## DATA SECTION
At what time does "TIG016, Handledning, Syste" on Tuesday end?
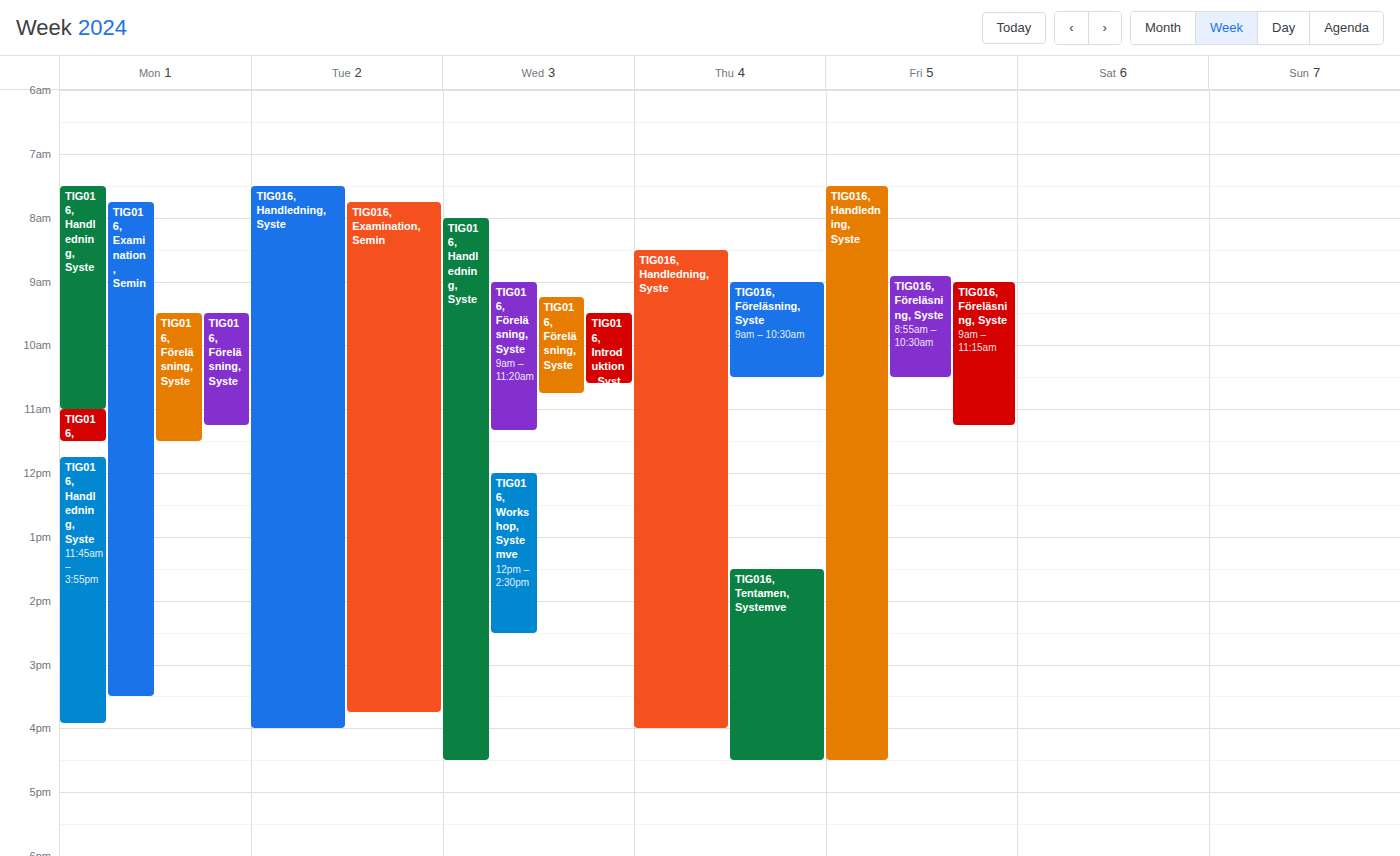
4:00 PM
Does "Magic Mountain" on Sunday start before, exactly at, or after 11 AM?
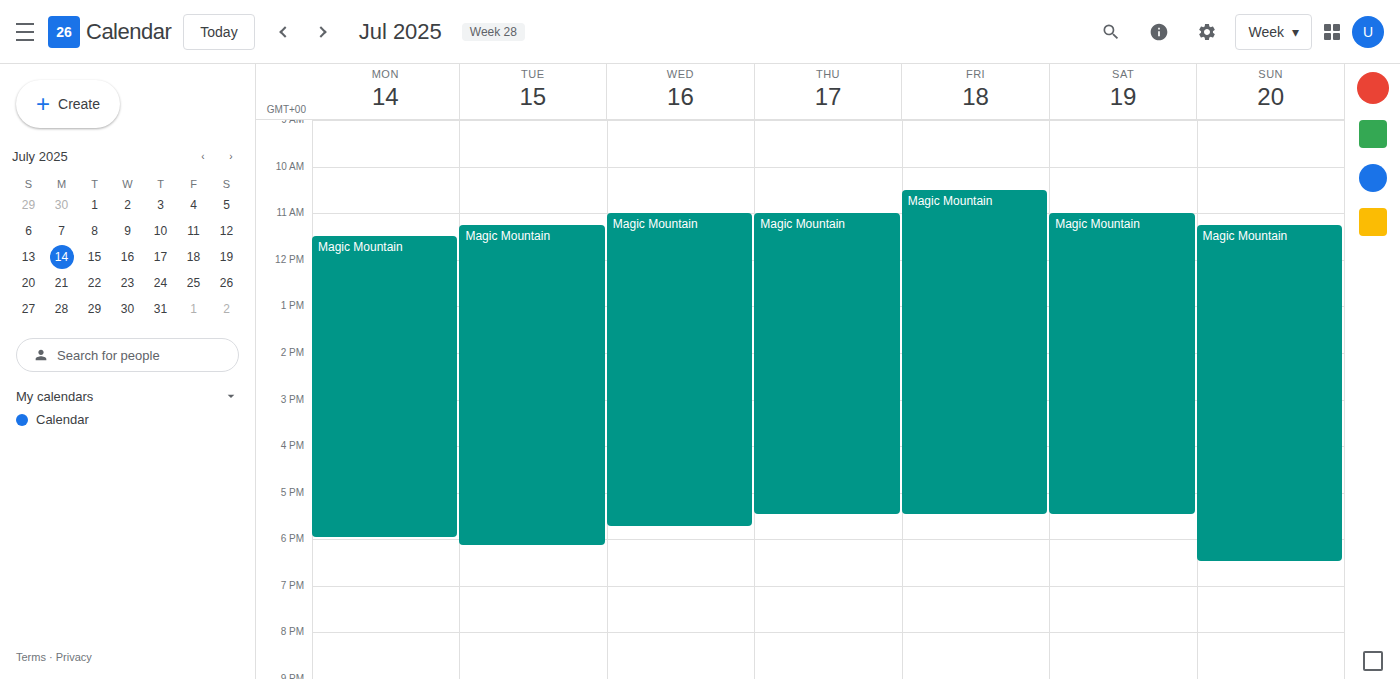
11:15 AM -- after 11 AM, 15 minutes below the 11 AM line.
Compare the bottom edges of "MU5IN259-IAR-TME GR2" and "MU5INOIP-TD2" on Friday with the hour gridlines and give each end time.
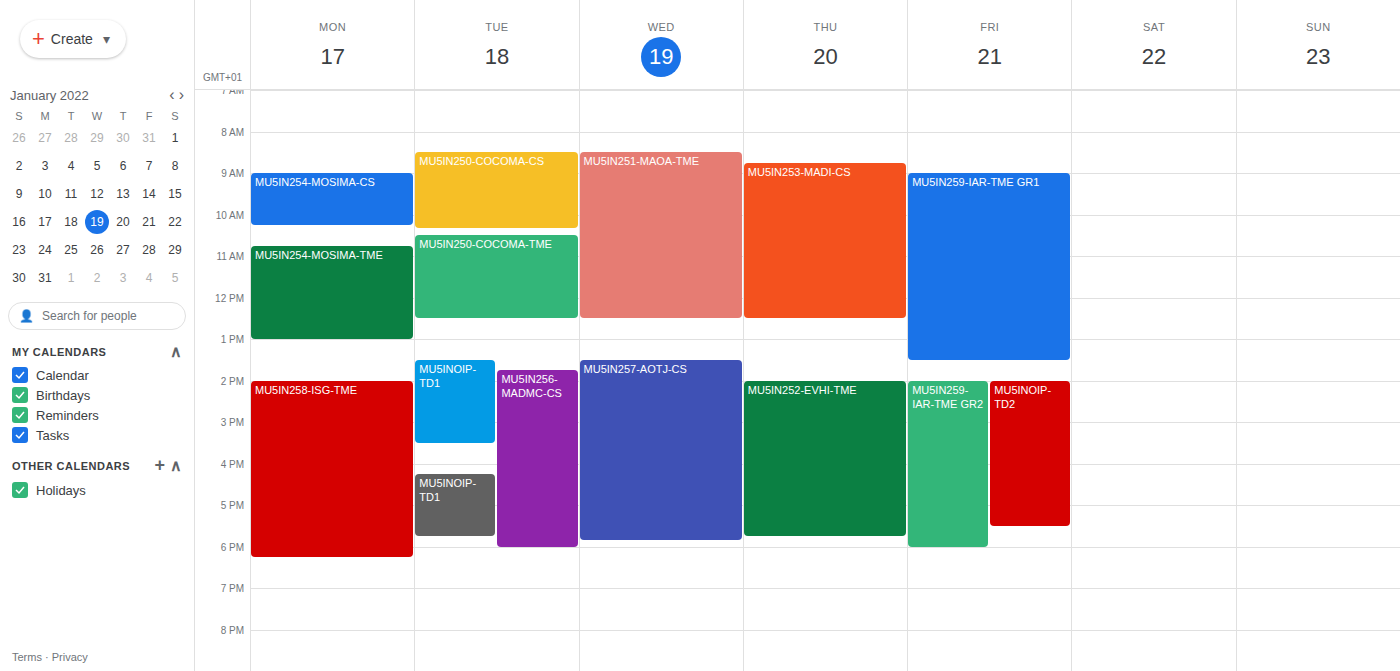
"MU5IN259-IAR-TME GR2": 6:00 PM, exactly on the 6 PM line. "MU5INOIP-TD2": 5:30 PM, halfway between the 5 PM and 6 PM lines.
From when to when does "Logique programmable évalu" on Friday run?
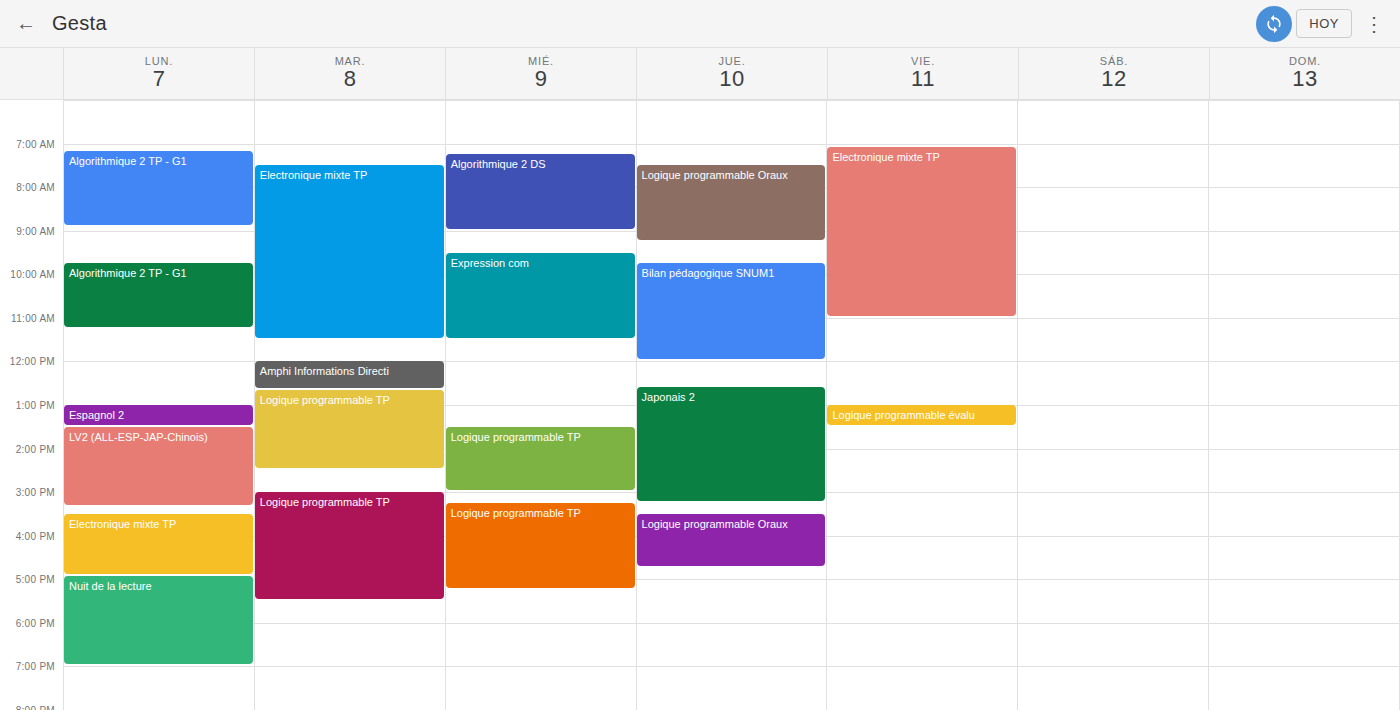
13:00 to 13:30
...
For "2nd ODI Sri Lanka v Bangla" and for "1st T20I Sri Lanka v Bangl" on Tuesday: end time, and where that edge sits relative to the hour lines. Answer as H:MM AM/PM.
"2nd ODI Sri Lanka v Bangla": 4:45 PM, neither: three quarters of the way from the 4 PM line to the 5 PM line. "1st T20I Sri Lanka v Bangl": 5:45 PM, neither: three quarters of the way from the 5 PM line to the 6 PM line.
==
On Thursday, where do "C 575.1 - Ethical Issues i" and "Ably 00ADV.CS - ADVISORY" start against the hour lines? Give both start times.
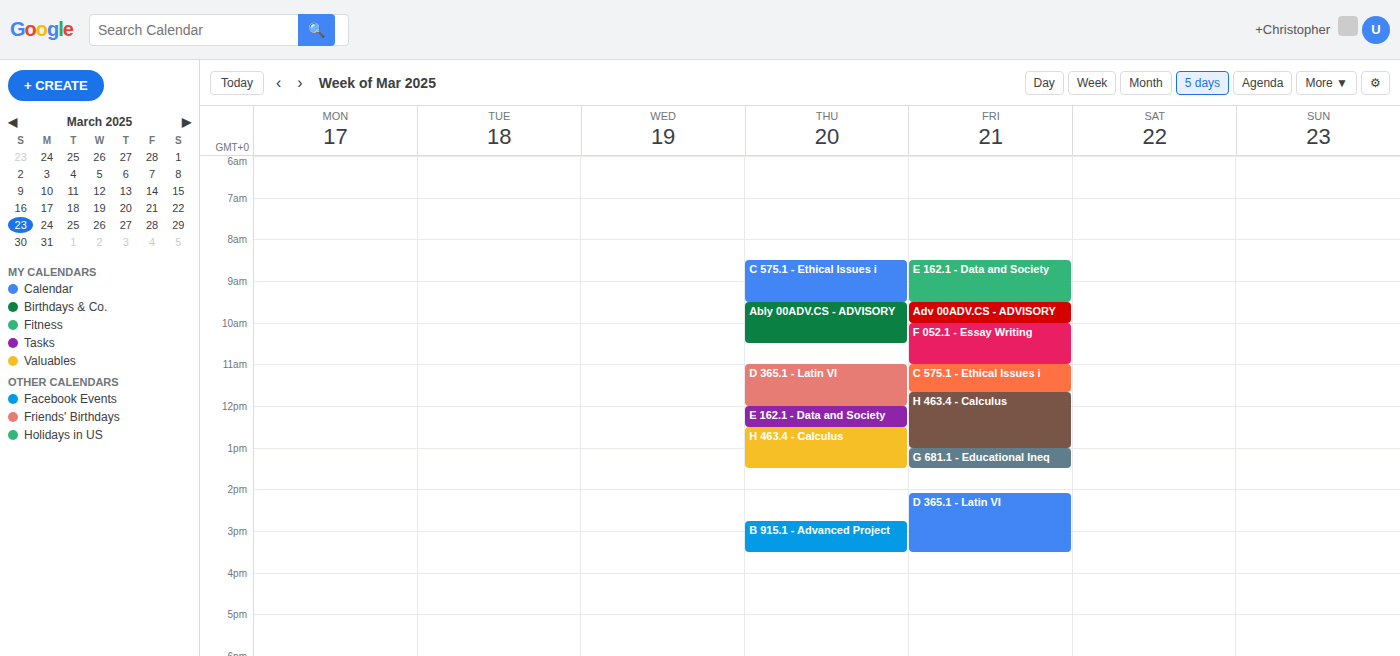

## WHAT YOU NEED TO DO
Render the data as a numbered list, starting at the line that contains "after 11 AM?" and ending at the line that contains "13:00 to 13:30", with blank lines omitted. Leave the pictures out.

## RESPONSE
1. Does "Magic Mountain" on Sunday start before, exactly at, or after 11 AM?
2. 11:15 AM -- after 11 AM, 15 minutes below the 11 AM line.
3. Compare the bottom edges of "MU5IN259-IAR-TME GR2" and "MU5INOIP-TD2" on Friday with the hour gridlines and give each end time.
4. "MU5IN259-IAR-TME GR2": 6:00 PM, exactly on the 6 PM line. "MU5INOIP-TD2": 5:30 PM, halfway between the 5 PM and 6 PM lines.
5. From when to when does "Logique programmable évalu" on Friday run?
6. 13:00 to 13:30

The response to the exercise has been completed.